The response must consist of all the entries, duplicated without alteration.

= GIVEN ENTRIES =
◇ ◇ ◇ ◇ ◇

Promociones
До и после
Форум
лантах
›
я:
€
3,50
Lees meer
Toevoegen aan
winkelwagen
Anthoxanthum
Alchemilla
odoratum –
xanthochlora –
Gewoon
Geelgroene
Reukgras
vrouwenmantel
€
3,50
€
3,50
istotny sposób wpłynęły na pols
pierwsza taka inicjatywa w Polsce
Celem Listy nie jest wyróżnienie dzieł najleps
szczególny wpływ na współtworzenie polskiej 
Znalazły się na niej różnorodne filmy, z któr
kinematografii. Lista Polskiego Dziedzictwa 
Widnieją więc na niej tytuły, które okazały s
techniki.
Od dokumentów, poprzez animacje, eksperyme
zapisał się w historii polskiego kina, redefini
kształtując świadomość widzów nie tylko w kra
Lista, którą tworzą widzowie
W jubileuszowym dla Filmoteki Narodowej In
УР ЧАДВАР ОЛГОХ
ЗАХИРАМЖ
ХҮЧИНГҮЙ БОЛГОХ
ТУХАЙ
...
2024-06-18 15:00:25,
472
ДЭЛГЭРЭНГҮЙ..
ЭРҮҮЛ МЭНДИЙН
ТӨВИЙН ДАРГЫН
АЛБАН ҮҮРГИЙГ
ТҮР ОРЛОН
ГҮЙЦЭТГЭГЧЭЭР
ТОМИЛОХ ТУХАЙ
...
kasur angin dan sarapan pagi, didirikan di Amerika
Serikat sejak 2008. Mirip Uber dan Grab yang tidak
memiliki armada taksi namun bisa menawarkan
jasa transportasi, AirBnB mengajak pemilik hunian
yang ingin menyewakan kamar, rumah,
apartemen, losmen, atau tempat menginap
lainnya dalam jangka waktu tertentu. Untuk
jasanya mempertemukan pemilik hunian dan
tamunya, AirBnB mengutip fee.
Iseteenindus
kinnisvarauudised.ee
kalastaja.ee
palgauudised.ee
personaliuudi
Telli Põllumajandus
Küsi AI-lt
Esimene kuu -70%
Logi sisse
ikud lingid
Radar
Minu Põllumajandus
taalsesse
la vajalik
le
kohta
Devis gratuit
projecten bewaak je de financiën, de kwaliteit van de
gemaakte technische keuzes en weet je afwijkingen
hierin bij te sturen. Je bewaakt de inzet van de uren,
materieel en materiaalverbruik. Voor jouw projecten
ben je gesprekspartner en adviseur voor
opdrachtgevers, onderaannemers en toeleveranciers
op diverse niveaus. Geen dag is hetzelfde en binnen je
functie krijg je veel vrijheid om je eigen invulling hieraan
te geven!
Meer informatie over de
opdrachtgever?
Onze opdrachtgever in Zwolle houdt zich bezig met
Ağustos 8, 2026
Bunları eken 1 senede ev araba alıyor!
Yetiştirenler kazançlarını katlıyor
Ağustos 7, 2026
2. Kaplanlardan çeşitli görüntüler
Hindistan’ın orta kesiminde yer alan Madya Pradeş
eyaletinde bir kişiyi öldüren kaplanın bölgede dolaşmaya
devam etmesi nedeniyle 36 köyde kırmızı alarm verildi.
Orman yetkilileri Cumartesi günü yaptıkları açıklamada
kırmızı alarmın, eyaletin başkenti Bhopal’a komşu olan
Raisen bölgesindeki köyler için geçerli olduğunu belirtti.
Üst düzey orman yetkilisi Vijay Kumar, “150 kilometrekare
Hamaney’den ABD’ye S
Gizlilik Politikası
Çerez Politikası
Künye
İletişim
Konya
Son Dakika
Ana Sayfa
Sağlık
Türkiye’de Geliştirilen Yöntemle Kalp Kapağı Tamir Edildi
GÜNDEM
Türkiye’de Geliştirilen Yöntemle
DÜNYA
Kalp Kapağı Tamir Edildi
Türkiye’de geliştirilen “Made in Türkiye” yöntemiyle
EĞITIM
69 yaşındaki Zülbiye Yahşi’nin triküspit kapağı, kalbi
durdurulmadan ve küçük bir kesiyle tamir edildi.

◇ ◇ ◇ ◇ ◇

= RESULT OF THE TASK =
Promociones
До и после
Форум
лантах
›
я:
€
3,50
Lees meer
Toevoegen aan
winkelwagen
Anthoxanthum
Alchemilla
odoratum –
xanthochlora –
Gewoon
Geelgroene
Reukgras
vrouwenmantel
€
3,50
€
3,50
istotny sposób wpłynęły na pols
pierwsza taka inicjatywa w Polsce
Celem Listy nie jest wyróżnienie dzieł najleps
szczególny wpływ na współtworzenie polskiej 
Znalazły się na niej różnorodne filmy, z któr
kinematografii. Lista Polskiego Dziedzictwa 
Widnieją więc na niej tytuły, które okazały s
techniki.
Od dokumentów, poprzez animacje, eksperyme
zapisał się w historii polskiego kina, redefini
kształtując świadomość widzów nie tylko w kra
Lista, którą tworzą widzowie
W jubileuszowym dla Filmoteki Narodowej In
УР ЧАДВАР ОЛГОХ
ЗАХИРАМЖ
ХҮЧИНГҮЙ БОЛГОХ
ТУХАЙ
...
2024-06-18 15:00:25,
472
ДЭЛГЭРЭНГҮЙ..
ЭРҮҮЛ МЭНДИЙН
ТӨВИЙН ДАРГЫН
АЛБАН ҮҮРГИЙГ
ТҮР ОРЛОН
ГҮЙЦЭТГЭГЧЭЭР
ТОМИЛОХ ТУХАЙ
...
kasur angin dan sarapan pagi, didirikan di Amerika
Serikat sejak 2008. Mirip Uber dan Grab yang tidak
memiliki armada taksi namun bisa menawarkan
jasa transportasi, AirBnB mengajak pemilik hunian
yang ingin menyewakan kamar, rumah,
apartemen, losmen, atau tempat menginap
lainnya dalam jangka waktu tertentu. Untuk
jasanya mempertemukan pemilik hunian dan
tamunya, AirBnB mengutip fee.
Iseteenindus
kinnisvarauudised.ee
kalastaja.ee
palgauudised.ee
personaliuudi
Telli Põllumajandus
Küsi AI-lt
Esimene kuu -70%
Logi sisse
ikud lingid
Radar
Minu Põllumajandus
taalsesse
la vajalik
le
kohta
Devis gratuit
projecten bewaak je de financiën, de kwaliteit van de
gemaakte technische keuzes en weet je afwijkingen
hierin bij te sturen. Je bewaakt de inzet van de uren,
materieel en materiaalverbruik. Voor jouw projecten
ben je gesprekspartner en adviseur voor
opdrachtgevers, onderaannemers en toeleveranciers
op diverse niveaus. Geen dag is hetzelfde en binnen je
functie krijg je veel vrijheid om je eigen invulling hieraan
te geven!
Meer informatie over de
opdrachtgever?
Onze opdrachtgever in Zwolle houdt zich bezig met
Ağustos 8, 2026
Bunları eken 1 senede ev araba alıyor!
Yetiştirenler kazançlarını katlıyor
Ağustos 7, 2026
2. Kaplanlardan çeşitli görüntüler
Hindistan’ın orta kesiminde yer alan Madya Pradeş
eyaletinde bir kişiyi öldüren kaplanın bölgede dolaşmaya
devam etmesi nedeniyle 36 köyde kırmızı alarm verildi.
Orman yetkilileri Cumartesi günü yaptıkları açıklamada
kırmızı alarmın, eyaletin başkenti Bhopal’a komşu olan
Raisen bölgesindeki köyler için geçerli olduğunu belirtti.
Üst düzey orman yetkilisi Vijay Kumar, “150 kilometrekare
Hamaney’den ABD’ye S
Gizlilik Politikası
Çerez Politikası
Künye
İletişim
Konya
Son Dakika
Ana Sayfa
Sağlık
Türkiye’de Geliştirilen Yöntemle Kalp Kapağı Tamir Edildi
GÜNDEM
Türkiye’de Geliştirilen Yöntemle
DÜNYA
Kalp Kapağı Tamir Edildi
Türkiye’de geliştirilen “Made in Türkiye” yöntemiyle
EĞITIM
69 yaşındaki Zülbiye Yahşi’nin triküspit kapağı, kalbi
durdurulmadan ve küçük bir kesiyle tamir edildi.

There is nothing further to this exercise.